A partir do início da década de 90, o Estado deixou de ter, pelo menos no âmbito constitucional, o objetivo de concorrer diretamente no mercado com a iniciativa privada, restringindo sua atuação somente nos casos onde a exploração da atividade econômica se apresente de extrema relevância à nação. Neste contexto surgem as agências reguladoras, pessoas jurídicas de direito público, invariavelmente sob a forma de autarquia, com competência para editar atos normativos visando à organização e à fiscalização das atividades sob seu poder de polícia, a fim de evitar e prevenir distorções e falhas no mercado. Cada agência reguladora atua em segmento específico da economia, ou seja, a ANATEL regula o segmento de telecomunicações, ANNEL o de energia elétrica, ANAC a de aviação civil, a ANVISA a vigilância sanitária, ANS o de saúde suplementar (plano de saúde) etc.

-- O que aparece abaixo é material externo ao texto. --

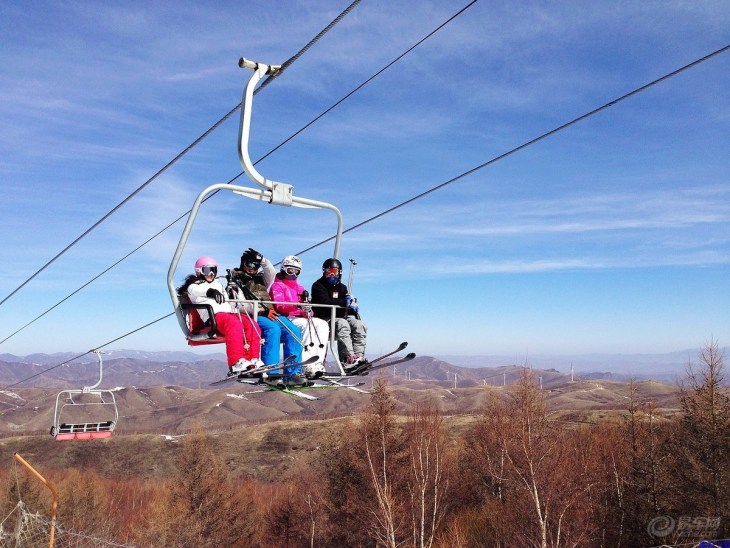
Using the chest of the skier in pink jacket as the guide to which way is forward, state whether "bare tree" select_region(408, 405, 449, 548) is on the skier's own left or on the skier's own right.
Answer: on the skier's own left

Sobre as agências reguladoras, o plenário do Supremo Tribunal Federal nos autos da Ação Direta de Inconstitucionalidade nº 4.874 do Distrito Federal registrou que com o advento das agências reguladoras setoriais representava inegável aprimoramento da estrutura constitucionalmente prevista para o Estado de Direito, com foco na eficiência da Administração Pública para fazer frente à complexidade das relações sociais verificadas na modernidade.
O STF ainda ressaltou que as agências incorporariam também instrumentos necessários para alcançar os objetivos gerais de interesse público, inclusive de regulação social, e não apenas econômica. Ocorre que esta visão das agências reguladoras não é mesma adotada pelo atual Governo Federal, mormente por entender que o mercado deve sofrer o mínimo de interferência estatal possível.

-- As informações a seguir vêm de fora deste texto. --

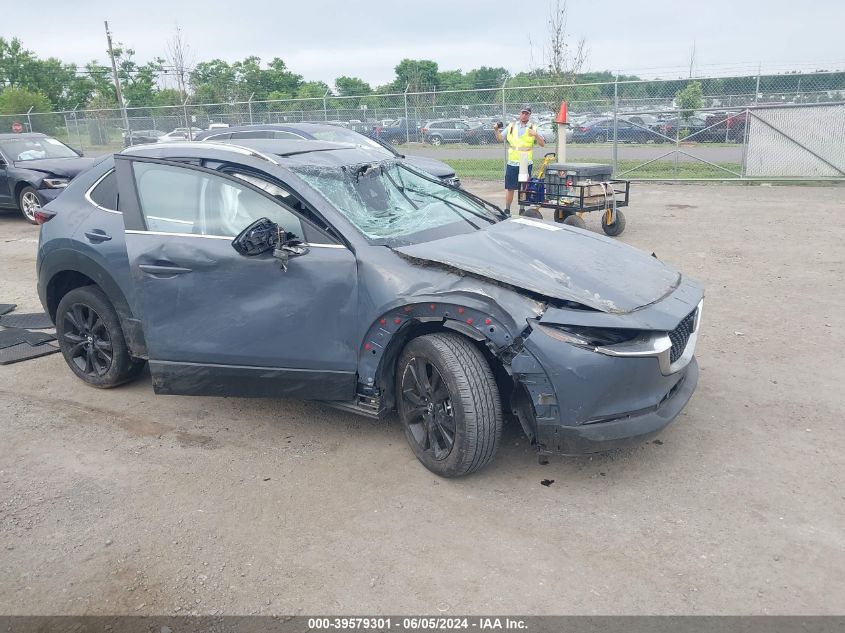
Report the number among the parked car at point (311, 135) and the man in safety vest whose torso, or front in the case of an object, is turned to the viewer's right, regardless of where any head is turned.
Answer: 1

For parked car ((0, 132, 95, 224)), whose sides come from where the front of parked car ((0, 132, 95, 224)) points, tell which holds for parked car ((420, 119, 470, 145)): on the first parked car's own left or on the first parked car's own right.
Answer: on the first parked car's own left

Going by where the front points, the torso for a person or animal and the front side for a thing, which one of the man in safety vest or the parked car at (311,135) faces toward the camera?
the man in safety vest

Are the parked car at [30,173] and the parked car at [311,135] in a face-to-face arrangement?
no

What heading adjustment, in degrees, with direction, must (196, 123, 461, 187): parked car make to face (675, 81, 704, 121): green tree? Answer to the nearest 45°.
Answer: approximately 45° to its left

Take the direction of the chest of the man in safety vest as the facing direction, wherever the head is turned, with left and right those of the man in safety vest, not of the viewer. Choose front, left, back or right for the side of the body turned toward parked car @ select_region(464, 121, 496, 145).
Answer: back

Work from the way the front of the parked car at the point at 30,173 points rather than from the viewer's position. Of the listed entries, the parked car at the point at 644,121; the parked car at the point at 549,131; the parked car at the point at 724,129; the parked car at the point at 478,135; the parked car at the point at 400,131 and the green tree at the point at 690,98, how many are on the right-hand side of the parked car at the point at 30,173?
0

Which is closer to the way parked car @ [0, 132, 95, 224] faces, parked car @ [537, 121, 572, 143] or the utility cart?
the utility cart

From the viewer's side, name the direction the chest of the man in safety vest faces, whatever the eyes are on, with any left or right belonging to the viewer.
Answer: facing the viewer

A Medida Provisória da Liberdade Econômica, cujo texto foi aprovado na Câmara dos Deputados e agora tramita pelo Senado, introduzirá no ordenamento jurídico, se aprovada, o denominado abuso regulatório, que seria a hipótese em que eventual norma editada pelo Estado afeta a exploração da atividade econômica ou prejudiquem a concorrência.

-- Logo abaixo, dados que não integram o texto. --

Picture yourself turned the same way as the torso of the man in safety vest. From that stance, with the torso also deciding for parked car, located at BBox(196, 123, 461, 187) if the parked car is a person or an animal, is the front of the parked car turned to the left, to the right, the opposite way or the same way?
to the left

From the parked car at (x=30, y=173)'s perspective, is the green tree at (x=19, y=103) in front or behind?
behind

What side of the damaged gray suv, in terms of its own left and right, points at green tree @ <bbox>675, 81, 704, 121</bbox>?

Entre as hipóteses que podem configurar abuso regulatório, tem-se a criação de reserva de mercado para favorecer um grupo econômico, a frustração da livre iniciativa com criação de barreiras à entrada de competidores ou mesmo barreiras à livre formação de sociedades empresariais, a edição de ato normativo com efeitos retroativos para fins arrecadatórios etc.
Parte deste desânimo nas agências reguladoras pode ser creditada ao fato de que muitos serviços regulados estão longe de ser uma unanimidade de eficiência. Serviços como o de telecomunicações e de planos de saúde estão sob a regulação da ANEEL e da ANS e nem por isso deixam de apresentar insatisfações dos consumidores, que sempre socorrem ao Poder Judiciário para salvaguardar seus direitos.
Outra falha arguida contra as agências reguladoras é a de que invariavelmente o segmento regulado apresenta um grupo restrito de empresa, o que em tese, estaria longe do ideal pretendido pelas mentes econômicas que coordenam o Governo Federal, já que pautados na Escola de Chicago, quanto maior o número de empresas, melhor a concorrência, aumentando a eficiência e diminuindo preço dos produtos e serviços.
As agências reguladoras sofrerão substancial alteração em seu procedimento interno de edição de normas de suas respectivas competências, isto porquanto, na hipótese da conversão da MP da Liberdade Econômica em lei, várias normas serão objeto de discussão judicial, especialmente àquelas que de uma forma ou de outra forem tidas por contrárias à livre concorrência e à livre iniciativa.